Class declarations per request and for clarity (using public fields for brevity):
public class Atom {
public final char variable;
public final bool negated;
public Atom(char variable, bool negated) {
this.variable = variable;
this.negated = negated;
}
}
public class Minterm {
public final List<Atom> atoms = new ArrayList<Atom>();
}
In generateSumOfMinterms():
List<Minterm> expression = new ArrayList<Minterm>();
Minterm currentMinterm = new Minterm();
expression.add(currentMinterm);
Then, loop through the characters of termsOfTheFunction. Each time you see a letter, look at the next character to see if it is a ´, and add an Atom with that letter and with the correct negation. Each time you see a +, create a new Minterm and add it to expression, and keep going. Afterwards, you can start analyzing the minterms and expanding them.

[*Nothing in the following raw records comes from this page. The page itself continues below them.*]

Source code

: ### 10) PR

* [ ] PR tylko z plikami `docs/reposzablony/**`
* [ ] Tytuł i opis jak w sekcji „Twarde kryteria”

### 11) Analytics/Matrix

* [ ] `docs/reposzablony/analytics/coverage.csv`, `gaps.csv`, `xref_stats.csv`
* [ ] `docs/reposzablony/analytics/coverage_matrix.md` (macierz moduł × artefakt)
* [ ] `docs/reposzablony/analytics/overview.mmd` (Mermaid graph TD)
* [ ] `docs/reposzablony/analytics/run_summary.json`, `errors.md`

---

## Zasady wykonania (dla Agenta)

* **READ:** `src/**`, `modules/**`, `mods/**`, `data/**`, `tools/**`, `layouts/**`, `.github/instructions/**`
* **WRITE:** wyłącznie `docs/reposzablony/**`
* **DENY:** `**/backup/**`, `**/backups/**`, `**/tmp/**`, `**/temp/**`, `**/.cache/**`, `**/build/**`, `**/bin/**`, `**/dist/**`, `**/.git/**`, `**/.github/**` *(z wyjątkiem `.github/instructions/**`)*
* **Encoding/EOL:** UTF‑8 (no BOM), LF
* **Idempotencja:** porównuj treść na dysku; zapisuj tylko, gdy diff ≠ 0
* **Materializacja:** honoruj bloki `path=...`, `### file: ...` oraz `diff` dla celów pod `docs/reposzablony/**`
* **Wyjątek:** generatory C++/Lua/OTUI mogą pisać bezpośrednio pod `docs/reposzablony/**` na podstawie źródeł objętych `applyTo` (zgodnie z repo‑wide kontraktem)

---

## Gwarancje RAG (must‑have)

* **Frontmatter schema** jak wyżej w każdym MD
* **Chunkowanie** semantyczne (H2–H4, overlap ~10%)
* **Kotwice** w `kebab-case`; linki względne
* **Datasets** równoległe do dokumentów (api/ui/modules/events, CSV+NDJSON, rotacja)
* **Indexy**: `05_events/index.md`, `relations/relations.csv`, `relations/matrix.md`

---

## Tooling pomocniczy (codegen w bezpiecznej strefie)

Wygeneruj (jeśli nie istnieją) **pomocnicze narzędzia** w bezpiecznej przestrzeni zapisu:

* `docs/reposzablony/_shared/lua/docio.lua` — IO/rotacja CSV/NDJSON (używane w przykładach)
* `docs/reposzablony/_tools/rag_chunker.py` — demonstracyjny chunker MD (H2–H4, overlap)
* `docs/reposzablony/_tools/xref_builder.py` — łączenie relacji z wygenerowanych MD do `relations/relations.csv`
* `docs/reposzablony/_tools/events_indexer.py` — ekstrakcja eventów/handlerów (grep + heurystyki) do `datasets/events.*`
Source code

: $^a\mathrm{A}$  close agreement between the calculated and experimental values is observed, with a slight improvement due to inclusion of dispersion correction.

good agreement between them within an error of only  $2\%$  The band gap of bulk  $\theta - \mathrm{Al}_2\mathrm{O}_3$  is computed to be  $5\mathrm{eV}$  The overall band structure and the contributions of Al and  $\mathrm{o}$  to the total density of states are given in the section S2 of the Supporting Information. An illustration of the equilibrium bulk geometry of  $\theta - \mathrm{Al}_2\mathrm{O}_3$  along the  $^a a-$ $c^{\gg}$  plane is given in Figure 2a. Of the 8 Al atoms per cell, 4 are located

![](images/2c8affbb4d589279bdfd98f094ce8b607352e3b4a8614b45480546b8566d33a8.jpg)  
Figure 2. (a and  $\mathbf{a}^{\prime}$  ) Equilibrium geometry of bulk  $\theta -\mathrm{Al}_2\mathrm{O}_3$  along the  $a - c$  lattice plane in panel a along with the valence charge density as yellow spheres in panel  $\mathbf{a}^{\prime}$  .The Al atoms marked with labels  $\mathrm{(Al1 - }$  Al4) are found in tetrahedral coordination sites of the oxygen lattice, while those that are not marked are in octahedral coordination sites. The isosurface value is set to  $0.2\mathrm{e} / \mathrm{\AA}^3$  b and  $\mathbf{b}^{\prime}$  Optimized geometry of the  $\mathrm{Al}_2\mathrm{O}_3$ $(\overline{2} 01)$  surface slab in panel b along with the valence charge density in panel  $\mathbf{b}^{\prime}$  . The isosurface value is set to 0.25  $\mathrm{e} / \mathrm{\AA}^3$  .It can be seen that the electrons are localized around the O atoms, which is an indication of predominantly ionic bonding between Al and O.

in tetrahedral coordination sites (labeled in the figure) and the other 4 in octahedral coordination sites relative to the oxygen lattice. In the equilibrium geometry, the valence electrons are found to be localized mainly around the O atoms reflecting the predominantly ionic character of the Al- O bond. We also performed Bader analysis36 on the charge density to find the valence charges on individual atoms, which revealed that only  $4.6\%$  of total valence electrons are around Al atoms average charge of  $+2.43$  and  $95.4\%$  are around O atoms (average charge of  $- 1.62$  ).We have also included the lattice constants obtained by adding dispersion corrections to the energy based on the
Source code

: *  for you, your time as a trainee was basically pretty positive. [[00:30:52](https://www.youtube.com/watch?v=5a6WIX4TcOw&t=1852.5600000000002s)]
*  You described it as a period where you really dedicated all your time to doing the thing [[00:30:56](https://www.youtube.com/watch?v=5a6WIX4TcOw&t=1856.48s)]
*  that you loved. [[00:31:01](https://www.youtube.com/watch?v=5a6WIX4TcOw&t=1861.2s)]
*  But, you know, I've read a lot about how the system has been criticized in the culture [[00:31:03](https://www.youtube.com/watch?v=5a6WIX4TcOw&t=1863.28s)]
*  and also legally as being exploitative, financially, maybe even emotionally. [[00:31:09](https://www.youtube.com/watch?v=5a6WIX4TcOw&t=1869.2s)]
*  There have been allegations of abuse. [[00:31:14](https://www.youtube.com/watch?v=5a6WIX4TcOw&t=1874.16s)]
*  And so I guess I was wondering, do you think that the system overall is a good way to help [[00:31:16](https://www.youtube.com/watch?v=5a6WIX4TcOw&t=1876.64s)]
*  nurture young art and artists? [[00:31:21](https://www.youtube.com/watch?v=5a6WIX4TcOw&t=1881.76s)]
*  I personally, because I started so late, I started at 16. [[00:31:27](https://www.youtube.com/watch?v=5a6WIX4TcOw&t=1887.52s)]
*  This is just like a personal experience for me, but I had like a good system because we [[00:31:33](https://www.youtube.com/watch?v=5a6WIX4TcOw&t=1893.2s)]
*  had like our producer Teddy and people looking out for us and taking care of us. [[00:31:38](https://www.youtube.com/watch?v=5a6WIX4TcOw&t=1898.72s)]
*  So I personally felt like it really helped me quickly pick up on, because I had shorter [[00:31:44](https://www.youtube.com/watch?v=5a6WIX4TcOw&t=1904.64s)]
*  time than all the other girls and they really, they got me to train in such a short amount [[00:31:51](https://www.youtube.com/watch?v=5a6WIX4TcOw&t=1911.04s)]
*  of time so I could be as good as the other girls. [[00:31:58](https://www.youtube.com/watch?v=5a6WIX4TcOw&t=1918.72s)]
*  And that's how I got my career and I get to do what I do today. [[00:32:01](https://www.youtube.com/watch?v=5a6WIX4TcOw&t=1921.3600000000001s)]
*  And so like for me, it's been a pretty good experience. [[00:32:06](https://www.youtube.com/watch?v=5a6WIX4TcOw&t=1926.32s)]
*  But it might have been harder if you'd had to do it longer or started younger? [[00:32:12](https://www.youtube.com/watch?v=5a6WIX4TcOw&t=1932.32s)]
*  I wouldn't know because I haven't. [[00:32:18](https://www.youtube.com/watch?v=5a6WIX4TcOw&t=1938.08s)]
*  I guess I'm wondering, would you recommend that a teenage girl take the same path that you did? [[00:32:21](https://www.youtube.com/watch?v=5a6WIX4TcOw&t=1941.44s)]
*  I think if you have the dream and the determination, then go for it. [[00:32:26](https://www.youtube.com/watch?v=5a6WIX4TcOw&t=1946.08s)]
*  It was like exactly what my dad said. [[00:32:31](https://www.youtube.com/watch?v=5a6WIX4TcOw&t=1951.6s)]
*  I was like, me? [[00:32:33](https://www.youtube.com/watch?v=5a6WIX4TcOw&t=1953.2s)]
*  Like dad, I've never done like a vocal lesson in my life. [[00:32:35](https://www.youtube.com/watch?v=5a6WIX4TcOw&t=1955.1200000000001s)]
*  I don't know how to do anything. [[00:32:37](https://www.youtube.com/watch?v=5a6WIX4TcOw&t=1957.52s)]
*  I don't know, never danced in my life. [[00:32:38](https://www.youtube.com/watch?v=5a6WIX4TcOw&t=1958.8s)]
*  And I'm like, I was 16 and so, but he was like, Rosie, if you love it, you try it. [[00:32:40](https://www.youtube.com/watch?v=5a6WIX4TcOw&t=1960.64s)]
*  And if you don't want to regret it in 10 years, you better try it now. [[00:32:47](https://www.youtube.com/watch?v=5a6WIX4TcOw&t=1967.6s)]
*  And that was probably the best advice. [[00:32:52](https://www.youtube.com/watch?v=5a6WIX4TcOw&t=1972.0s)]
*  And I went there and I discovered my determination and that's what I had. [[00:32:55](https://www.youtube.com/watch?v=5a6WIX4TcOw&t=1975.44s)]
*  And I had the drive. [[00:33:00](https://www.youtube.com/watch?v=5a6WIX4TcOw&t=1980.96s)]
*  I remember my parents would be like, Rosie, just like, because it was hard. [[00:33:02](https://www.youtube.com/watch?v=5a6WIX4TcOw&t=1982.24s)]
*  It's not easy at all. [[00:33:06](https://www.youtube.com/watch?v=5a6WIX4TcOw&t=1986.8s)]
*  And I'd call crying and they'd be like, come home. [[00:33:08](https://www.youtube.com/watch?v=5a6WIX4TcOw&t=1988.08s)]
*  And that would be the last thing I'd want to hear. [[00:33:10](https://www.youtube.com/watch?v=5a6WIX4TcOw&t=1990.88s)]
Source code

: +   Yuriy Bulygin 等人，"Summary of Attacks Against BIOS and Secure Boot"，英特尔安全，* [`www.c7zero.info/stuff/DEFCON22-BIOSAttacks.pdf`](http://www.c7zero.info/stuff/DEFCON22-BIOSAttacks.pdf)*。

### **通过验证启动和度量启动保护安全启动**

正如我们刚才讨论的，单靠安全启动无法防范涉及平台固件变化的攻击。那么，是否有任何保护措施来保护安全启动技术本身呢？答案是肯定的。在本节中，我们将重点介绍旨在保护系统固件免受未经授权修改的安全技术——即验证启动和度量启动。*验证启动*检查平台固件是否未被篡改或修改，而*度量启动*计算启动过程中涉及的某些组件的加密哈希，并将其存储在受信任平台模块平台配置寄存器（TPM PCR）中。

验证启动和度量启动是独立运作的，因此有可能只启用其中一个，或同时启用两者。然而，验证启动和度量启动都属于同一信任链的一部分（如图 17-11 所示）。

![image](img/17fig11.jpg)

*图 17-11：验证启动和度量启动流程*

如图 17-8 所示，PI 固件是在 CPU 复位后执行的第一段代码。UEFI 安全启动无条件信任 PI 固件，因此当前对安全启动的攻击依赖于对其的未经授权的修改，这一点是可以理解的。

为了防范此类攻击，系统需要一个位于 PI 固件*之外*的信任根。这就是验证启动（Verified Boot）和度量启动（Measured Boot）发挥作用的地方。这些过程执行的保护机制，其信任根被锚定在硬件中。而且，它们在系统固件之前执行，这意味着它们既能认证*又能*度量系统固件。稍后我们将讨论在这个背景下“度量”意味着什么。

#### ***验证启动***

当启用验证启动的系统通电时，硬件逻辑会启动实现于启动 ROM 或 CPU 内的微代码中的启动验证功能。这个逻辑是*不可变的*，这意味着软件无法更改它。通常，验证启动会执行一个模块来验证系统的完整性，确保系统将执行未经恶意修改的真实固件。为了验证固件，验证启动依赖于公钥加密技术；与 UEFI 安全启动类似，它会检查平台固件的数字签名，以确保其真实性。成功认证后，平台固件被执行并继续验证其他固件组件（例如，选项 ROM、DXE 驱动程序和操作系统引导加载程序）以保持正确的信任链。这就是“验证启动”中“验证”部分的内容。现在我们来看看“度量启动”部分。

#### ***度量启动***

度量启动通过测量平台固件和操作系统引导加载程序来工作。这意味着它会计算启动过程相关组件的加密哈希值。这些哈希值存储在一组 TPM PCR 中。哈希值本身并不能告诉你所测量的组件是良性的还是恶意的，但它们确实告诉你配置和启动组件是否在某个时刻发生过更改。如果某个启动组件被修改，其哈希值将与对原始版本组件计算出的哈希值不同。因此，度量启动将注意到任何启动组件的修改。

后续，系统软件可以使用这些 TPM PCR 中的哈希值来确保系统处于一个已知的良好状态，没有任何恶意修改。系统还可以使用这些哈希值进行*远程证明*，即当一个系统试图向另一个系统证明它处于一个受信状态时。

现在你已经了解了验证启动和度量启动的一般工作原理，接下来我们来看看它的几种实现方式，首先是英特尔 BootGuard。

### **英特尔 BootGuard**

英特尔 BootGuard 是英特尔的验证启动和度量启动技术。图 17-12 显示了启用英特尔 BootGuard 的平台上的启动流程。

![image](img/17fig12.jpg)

Edit in response to your code: Looks like you're well on your way! The reason both atoms get added to the same minterm is that both m1 and m2 refer to the k'th minterm since you say m1 = minterms.get(k); and m2 = minterms.get(k);. get() does not copy or remove an element from a list; the element will still be inside the list. So for m2, you need to create a new minterm that has all of the atoms from the old one, plus the new atom.